Q14: Is lowering blood pressure to this level safe, especially in older adults?
A: The SPRINT study suggests that the lower blood pressure target of less than 120 mm Hg is generally well tolerated in all age groups studied: non-diabetic adults age 50 and older. A separate analysis focused on adults age 75 and older confirmed that, as with the overall study population, those with high blood pressure benefit from the lower pressure target. About three-fourths of the U.S. population age 75 and older have high blood pressure.
Q15: Besides taking blood pressure medicines, what are some other steps patients can take to control blood pressure?

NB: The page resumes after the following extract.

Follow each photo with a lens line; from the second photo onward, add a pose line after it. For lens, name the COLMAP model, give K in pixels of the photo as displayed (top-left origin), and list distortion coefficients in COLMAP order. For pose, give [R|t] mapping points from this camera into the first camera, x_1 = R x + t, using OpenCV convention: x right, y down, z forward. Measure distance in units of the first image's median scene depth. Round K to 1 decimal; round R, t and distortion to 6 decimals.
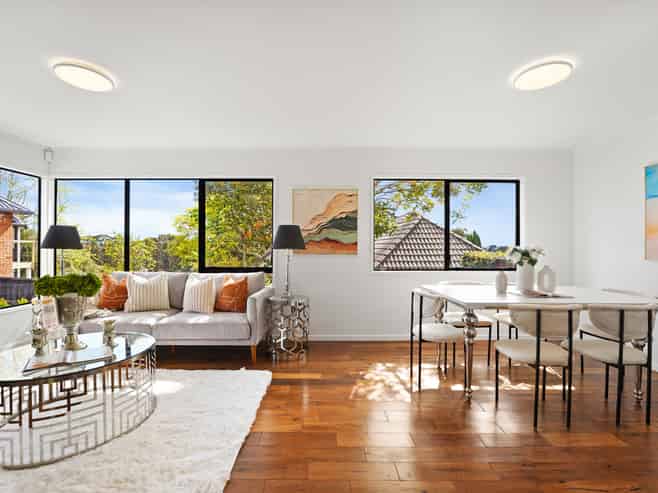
lens RADIAL K [[295.9, 0, 329.0], [0, 295.9, 246.5], [0, 0, 1]] dist [-0.027093, 0.000210]
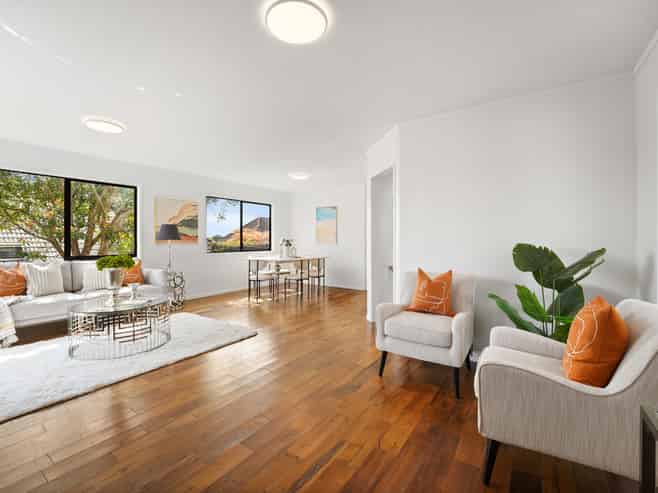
lens RADIAL K [[295.9, 0, 329.0], [0, 295.9, 246.5], [0, 0, 1]] dist [-0.027093, 0.000210]
pose [[0.559725, -0.022616, 0.828370, -0.945437], [-0.005723, 0.999498, 0.031155, -0.010587], [-0.828659, -0.022178, 0.559314, -0.534832]]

A: In addition to taking medicines to reduce high blood pressure, patients can take other steps to prevent the long-term problems high blood pressure can cause. They can follow healthy lifestyle habits such as choosing a heart-healthy eating pattern including the DASH eating plan, being physically active, maintaining a healthy weight, quitting smoking, and managing stress. A healthy lifestyle can also help prevent high blood pressure in children and teens.
Q16: What’s a good source of additional information on high blood pressure?
Q17: Where are the results of this study published?
A: In 2015, the SPRINT Research Group published its results in the New England Journal of Medicine. Researchers continue to analyze SPRINT data. Researchers maintain a complete list of publications based on data from the study on the SPRINT trial website.
Q18: Are the New England Journal of Medicine article and related supplementary materials freely available to all at the journal’s website?
A: The New England Journal of Medicine has agreed to make the article and the data tables freely available in the public domain.